## ACTIVITY 1:
According to the passage on IBM's finances, what share of its revenue does Apple report spending on R&D?

## PASSAGE FOR REVIEW:

IBM isn’t alone in its use of large amounts of debt to capitalize its business. Oracle, for example, carries more long-term debt than IBM and Oracle’s revenue is less than half Big Blue’s. But what Oracle does with its finances really isn’t an issue for IBM. Oracle’s borrowing practices make little difference to IBM customers, who usually only want to know one thing about IBM’s wealth or lack of it: Whether Big Blue can afford to invest enough in the future of its key products. Enough for what? Enough to give customers who depend on IBM a strong competitive position, to the extent information technology constitutes part of a user organization’s strategic arsenal.
One of the things that might undermine customer’s confidence is the way IBM borrows money that it uses to buy back its own shares on the open market. For the past few years, perhaps longer, until the beginning of this year, IBM went to the debt markets for several billion dollars each quarter and simultaneously spent about the same amount on stock buybacks. During all that time IBM seemed to be putting a lot of effort into selling off or closing down manufacturing operations, a practice that is expected to continue. Most recently, IBM sold its X86 server group and some related operations to Lenovo. Currently, IBM is on the cusp of the disposition of its semiconductor fabrication facilities.
IBM has taken steps to share its Power chip and server technology with others. Until now, IBM has jealously guarded its proprietary processor technologies, with one significant exception: IBM shared some Power processor designs with Motorola (and Motorola’s corporate successors) in a venture that made the chips used in Macintosh PCs until, nearly a decade ago, Apple migrated to Intel processors. Apple has continued to keep an open mind about the core technologies that shape its products, and notably has used ARM processors in its mobile devices.
Power lost out to X86 at Apple because Intel was able to provide improved price/performance plus a rich technological ecosystem. While it is impossible to say how Apple might have fared had it stuck with Power type chips, what actually happened in the wake of Apple’s adoption of Intel engines for its Macintosh line is pretty obvious: Apple is currently the most valuable IT company in the world. Its market capitalization, the total value of its outstanding shares, is in the vicinity of $600 billion. That is more than three times the market cap of IBM, currently around $190 billion.
It turns out that Apple didn’t get to the top by spending vast amounts on R&D or even by outspending all its competitors. Apple reports R&D costs of about 3 percent of revenue. By comparison, IBM’s R&D expenses run about 6 percent of revenue. With Apple bringing in about twice IBMs annual revenue, one doesn’t need an HP-12 see that Apple and IBM spend about the same amount each year on research and development.

## RAW DATA:
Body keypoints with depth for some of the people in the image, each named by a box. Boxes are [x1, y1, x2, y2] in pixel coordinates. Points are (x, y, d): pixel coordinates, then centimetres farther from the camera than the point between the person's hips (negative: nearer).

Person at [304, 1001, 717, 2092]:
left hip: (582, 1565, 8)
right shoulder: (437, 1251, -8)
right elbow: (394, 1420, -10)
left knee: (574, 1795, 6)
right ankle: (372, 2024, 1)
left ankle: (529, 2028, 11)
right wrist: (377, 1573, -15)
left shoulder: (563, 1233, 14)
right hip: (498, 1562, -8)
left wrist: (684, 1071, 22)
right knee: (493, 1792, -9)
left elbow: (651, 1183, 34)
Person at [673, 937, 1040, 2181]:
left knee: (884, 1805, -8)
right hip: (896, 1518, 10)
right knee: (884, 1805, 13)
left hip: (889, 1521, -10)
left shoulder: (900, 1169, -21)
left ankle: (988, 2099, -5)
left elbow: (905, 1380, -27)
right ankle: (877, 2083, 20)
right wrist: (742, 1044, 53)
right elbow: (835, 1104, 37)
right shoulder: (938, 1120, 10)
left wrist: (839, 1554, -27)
...
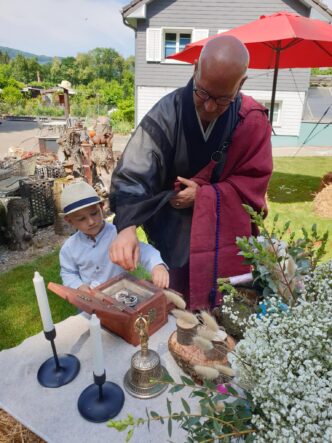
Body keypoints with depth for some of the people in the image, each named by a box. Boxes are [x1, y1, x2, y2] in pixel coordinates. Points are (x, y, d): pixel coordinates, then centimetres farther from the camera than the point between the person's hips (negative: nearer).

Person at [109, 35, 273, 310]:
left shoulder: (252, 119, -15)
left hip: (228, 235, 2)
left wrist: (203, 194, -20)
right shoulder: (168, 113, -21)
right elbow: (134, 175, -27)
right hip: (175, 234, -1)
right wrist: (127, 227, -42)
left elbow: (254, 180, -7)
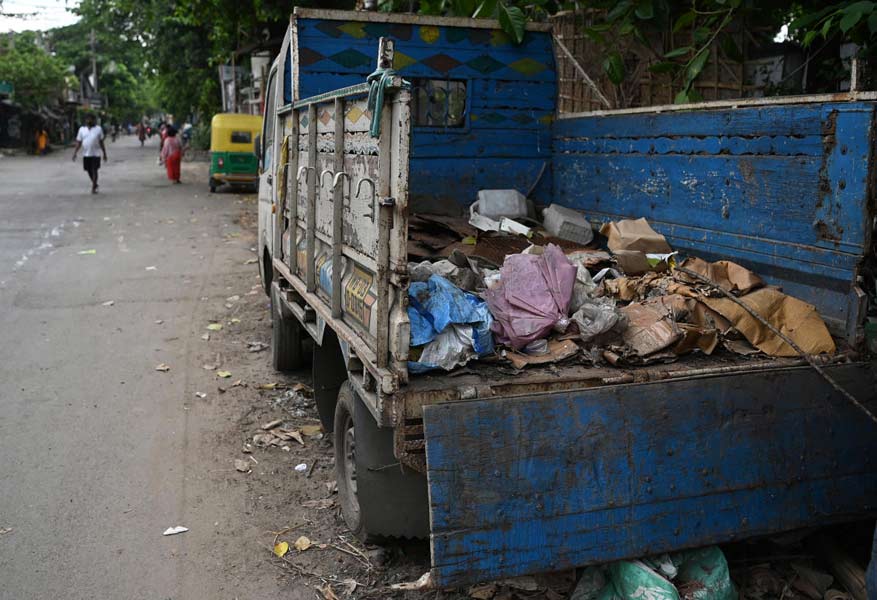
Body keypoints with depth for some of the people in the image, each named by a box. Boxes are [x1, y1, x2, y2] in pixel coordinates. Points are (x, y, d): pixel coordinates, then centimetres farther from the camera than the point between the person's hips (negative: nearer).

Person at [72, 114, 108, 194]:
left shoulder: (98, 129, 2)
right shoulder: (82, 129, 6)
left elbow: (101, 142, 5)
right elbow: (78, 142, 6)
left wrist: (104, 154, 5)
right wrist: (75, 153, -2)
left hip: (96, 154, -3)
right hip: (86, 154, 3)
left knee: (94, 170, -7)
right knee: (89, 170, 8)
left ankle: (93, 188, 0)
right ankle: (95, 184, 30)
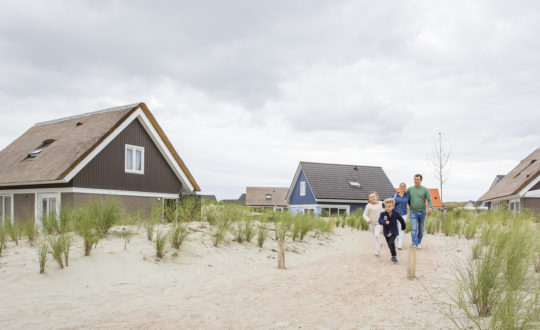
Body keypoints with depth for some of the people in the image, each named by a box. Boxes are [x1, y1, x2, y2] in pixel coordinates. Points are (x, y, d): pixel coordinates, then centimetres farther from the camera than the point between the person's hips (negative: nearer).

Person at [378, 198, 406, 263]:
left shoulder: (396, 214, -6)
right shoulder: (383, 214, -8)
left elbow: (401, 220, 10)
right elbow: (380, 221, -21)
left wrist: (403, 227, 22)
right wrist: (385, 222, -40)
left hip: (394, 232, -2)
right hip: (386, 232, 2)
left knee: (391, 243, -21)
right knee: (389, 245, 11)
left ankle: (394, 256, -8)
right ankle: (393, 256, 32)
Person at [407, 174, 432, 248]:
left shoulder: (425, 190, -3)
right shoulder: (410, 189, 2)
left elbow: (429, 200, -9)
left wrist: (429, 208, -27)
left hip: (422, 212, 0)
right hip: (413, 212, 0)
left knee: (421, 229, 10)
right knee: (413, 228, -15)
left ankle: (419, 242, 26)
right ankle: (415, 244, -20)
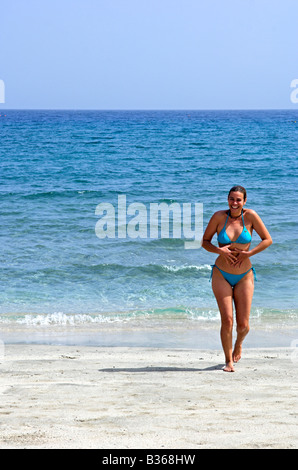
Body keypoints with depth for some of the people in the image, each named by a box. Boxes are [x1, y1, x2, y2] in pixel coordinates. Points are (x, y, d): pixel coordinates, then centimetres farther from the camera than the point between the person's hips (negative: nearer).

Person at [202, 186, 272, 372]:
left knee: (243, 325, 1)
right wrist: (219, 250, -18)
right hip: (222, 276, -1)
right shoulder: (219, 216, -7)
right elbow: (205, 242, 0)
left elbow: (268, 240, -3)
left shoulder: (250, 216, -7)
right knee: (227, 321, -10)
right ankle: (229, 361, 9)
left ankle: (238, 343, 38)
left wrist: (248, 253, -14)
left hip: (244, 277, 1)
...
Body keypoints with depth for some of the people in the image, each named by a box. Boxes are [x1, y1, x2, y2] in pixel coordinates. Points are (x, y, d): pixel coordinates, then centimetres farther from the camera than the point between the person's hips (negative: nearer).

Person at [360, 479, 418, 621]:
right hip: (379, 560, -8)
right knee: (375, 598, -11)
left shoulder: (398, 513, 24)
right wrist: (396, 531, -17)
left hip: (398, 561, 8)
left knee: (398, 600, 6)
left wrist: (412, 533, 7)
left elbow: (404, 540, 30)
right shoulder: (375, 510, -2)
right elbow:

## ACTIVITY 2:
Quote from the entries the part that opens with the line containing "right wrist: (385, 222, -40)" and closes with the line containing "right ankle: (415, 244, -20)", including both of those lines.

## WRITTEN ANSWER 1:
About 3 percent of revenue.

## WRITTEN ANSWER 2:
right wrist: (385, 222, -40)
left hip: (394, 232, -2)
right hip: (386, 232, 2)
left knee: (391, 243, -21)
right knee: (389, 245, 11)
left ankle: (394, 256, -8)
right ankle: (393, 256, 32)
Person at [407, 174, 432, 248]:
left shoulder: (425, 190, -3)
right shoulder: (410, 189, 2)
left elbow: (429, 200, -9)
left wrist: (429, 208, -27)
left hip: (422, 212, 0)
right hip: (413, 212, 0)
left knee: (421, 229, 10)
right knee: (413, 228, -15)
left ankle: (419, 242, 26)
right ankle: (415, 244, -20)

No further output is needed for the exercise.